1432_SALVATORE GIULIANO . Italia 1962; Regia di Francesco Rosi.
La scena iniziale di Salvatore Giuliano, capolavoro di Francesco Rosi del 1962, è già la chiave di lettura per capire non solo il film, ma un intero paese. O meglio, capirne l’incomprensibilità. Nel folgorante bianco e nero di Gianni di Venanzo, vediamo un corpo disteso senza vita sulla strada: è Salvatore Giuliano (Pietro Cammarata), il brigante siciliano a cui è dedicato il film di Rosi. Non ne è però il protagonista, perché nonostante l’uso dei flashback, il bandito sullo schermo sarà una presenza sfuggevole proprio come lo fu nella realtà nella natìa Sicilia. Ma torniamo alla scena iniziale: accanto al corpo ci sono una serie di persone indaffarate, sono le forze dell’ordine; ma ci sono anche giornalisti che cercano di capire che è successo. In realtà la ripresa ricorda un set cinematografico più che la scena di un omicidio: c’è anche chi ne contesta la credibilità, ad esempio per il poco sangue che si vede sul terreno. In effetti quella che vediamo sullo schermo è la ricostruzione – operata da Rosi – di una scena ricostruita ai tempi a bella posta per la stampa e l’opinione pubblica, visto che il Giuliano era stato freddato altrove. Ma se il lavoro compositivo di Rosi è eccezionale, molto meno efficace è quello improvvisato dalle forze dell’ordine al tempo: ufficialmente il bandito è stato ucciso in seguito ad un conflitto a fuoco ma le testimonianze della gente di Castelvetrano non supportano affatto questa tesi. In seguito, la faccenda si complica ancora di più: proprio il braccio destro di Giuliano, Gaspare Pisciotta (Frank Wolfe, eccellente) confesserà di essere stato lui ad uccidere l’amico. Difficile venire a capo di una simile matassa di intrighi e perfetto è il mitico Salvo Randone nel ruolo del Presidente della Corte di Appello di Viterbo nel processo chiamato a fare luce sulla morte di Giuliano e su alcuni passaggi oscuri della vicenda. Il giudice non si scoraggia, questo no, ma Randone riesce a conferirgli quella pacata rassegnazione di chi è consapevole che non si caverà comunque un ragno dal buco, perché l’Italia è soprattutto questa, in merito a questioni politico giudiziarie.
E lo è sin dall’inizio, se consideriamo che Giuliano fu trovato morto nel 1950 e la Costituzione della Repubblica Italiana fu promulgata solo tre anni prima.

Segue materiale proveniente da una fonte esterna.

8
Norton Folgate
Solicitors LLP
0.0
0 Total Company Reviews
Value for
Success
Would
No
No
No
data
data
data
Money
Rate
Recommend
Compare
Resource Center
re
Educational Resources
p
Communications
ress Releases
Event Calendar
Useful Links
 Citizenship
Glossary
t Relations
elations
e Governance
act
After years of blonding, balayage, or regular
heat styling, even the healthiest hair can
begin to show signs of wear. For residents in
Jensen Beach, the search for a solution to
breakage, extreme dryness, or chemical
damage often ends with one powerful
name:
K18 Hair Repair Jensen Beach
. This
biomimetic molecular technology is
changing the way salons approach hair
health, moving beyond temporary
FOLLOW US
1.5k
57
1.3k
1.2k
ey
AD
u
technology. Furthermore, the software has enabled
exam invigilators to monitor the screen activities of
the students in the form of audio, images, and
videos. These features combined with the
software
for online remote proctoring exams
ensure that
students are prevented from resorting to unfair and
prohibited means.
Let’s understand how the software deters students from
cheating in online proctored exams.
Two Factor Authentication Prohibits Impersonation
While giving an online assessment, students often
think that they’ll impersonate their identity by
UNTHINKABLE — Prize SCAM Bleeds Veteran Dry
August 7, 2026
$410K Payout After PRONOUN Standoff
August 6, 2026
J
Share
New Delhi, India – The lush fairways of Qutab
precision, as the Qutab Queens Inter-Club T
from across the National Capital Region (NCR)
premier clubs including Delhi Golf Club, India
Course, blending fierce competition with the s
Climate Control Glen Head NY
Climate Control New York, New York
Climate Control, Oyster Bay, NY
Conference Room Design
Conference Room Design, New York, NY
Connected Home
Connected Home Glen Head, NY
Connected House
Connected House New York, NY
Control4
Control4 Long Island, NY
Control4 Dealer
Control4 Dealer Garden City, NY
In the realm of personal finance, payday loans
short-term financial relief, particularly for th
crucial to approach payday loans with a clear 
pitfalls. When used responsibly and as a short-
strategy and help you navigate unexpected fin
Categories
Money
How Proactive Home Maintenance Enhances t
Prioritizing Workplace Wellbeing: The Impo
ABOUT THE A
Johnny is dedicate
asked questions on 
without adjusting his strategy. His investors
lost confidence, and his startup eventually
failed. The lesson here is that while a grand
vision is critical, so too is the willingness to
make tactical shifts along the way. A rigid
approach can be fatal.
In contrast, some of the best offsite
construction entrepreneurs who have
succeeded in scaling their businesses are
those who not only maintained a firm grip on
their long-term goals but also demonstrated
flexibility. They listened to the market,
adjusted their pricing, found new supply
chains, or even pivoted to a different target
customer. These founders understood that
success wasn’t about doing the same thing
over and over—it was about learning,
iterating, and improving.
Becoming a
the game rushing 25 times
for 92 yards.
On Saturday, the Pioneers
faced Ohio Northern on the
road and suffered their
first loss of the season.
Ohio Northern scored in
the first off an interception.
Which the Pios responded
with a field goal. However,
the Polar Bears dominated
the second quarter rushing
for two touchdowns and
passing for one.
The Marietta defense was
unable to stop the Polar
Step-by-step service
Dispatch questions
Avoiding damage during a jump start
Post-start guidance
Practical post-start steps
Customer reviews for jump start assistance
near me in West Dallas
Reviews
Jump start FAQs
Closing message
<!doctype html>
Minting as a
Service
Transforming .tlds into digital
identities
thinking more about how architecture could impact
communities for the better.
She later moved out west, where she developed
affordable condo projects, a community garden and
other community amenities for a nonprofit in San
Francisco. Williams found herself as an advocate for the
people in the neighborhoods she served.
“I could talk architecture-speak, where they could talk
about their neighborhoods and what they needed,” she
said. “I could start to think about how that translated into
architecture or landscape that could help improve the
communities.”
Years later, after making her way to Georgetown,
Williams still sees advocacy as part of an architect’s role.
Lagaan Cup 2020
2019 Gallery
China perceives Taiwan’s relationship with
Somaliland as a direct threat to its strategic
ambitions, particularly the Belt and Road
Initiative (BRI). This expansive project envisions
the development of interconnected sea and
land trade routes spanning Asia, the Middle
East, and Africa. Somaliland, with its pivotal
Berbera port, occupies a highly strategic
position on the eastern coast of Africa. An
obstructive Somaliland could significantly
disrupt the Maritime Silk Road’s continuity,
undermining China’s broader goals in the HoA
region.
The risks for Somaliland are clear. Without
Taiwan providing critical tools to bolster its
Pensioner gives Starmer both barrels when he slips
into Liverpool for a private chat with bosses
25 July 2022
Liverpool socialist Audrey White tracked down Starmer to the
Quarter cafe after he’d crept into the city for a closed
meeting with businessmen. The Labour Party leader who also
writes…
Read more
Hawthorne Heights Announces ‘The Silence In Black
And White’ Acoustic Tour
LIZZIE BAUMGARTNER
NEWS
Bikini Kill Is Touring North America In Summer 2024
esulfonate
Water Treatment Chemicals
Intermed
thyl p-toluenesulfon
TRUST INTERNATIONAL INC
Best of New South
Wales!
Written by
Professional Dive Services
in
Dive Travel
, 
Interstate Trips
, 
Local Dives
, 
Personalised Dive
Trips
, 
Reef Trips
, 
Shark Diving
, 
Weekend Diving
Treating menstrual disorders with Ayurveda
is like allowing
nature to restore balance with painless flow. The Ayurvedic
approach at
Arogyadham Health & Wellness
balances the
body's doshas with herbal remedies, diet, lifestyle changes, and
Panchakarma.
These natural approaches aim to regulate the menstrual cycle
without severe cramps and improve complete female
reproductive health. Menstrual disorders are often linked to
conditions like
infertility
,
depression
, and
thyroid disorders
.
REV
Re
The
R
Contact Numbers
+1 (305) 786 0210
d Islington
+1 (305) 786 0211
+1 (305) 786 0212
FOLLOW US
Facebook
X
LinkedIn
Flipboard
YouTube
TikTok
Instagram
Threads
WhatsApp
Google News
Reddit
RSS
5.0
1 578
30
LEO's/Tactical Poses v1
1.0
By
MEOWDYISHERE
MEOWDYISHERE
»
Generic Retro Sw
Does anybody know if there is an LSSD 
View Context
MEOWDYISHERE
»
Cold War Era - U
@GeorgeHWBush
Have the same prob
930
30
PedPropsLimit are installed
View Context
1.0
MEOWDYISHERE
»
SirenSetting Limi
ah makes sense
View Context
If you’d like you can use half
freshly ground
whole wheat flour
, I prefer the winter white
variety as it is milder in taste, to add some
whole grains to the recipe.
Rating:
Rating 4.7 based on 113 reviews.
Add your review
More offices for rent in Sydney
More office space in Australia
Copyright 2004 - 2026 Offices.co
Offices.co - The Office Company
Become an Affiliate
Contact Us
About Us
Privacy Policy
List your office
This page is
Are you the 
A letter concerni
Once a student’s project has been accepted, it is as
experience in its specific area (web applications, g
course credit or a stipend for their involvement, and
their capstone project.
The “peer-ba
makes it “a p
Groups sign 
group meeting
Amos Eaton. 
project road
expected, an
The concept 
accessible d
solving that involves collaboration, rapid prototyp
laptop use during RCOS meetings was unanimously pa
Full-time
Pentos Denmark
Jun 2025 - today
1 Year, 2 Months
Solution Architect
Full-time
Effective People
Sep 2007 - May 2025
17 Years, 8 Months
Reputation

Ma, come detto, l’incipit del film di Rosi ne dà già un quadro emblematico in pochi minuti: un caso grave, la morte dell’inafferrabile bandito, è un clamoroso falso; la ricostruzione cinematografica, che riprende l’impressione di essere di fronte ad una messa in scena, moltiplica l’idea delle scatole cinesi come fossimo in una spirale senza fine, in cui non si capisce più cosa è un’ipotetica realtà e cosa invece pura finzione, perché di verità proprio non c’è traccia. Il rischio di sfociare nel qualunquismo è ovviamente grande, del resto è una deriva se non giustificabile perlomeno sempre comprensibile in Italia; tuttavia il cinema di Francesco Rosi dimostra di avere gli anticorpi per non scivolare in una critica generalizzata e pretestuosa. Da un punto di vista artistico, l’attenzione spasmodica ai dettagli coglie appieno la lezione del cinema neorealista. La cura dei particolari, nella ricostruzione, l’uso delle location reali della storia, a Montelerpre e Catelvetrano, non sono infatti vezzi autoriali. Il fatto che non si riesca a cogliere mai il senso della verità, in Italia – perché sembra sempre esserci una forza superiore e occulta, la mafia, lo stato, la politica, fuori dalla nostra capacità di comprensione – non può essere un alibi per realizzare un quadro fosco, semmai il contrario. C’è quindi davvero bisogno – anzi la necessità, l’urgenza – di convocare i superstiti della strage di Portella della Ginestra per girare quella scena, come pare abbia fatto Rosi: perché se proprio non è possibile comprendere il senso delle cose, in Italia, c’è bisogno almeno di avere un quadro della situazione il più attendibile possibile. Perché poi il tempo, in un modo o nell’altro, se non galantuomo è quantomeno il nostro più sincero alleato a patto di avere a disposizione gli elementi giusti, come appunto il film Salvatore Giuliano di Francesco Rosi. A quel punto, qualche idea più chiara sugli eventi ce la possiamo quindi fare. Cinema indispensabile.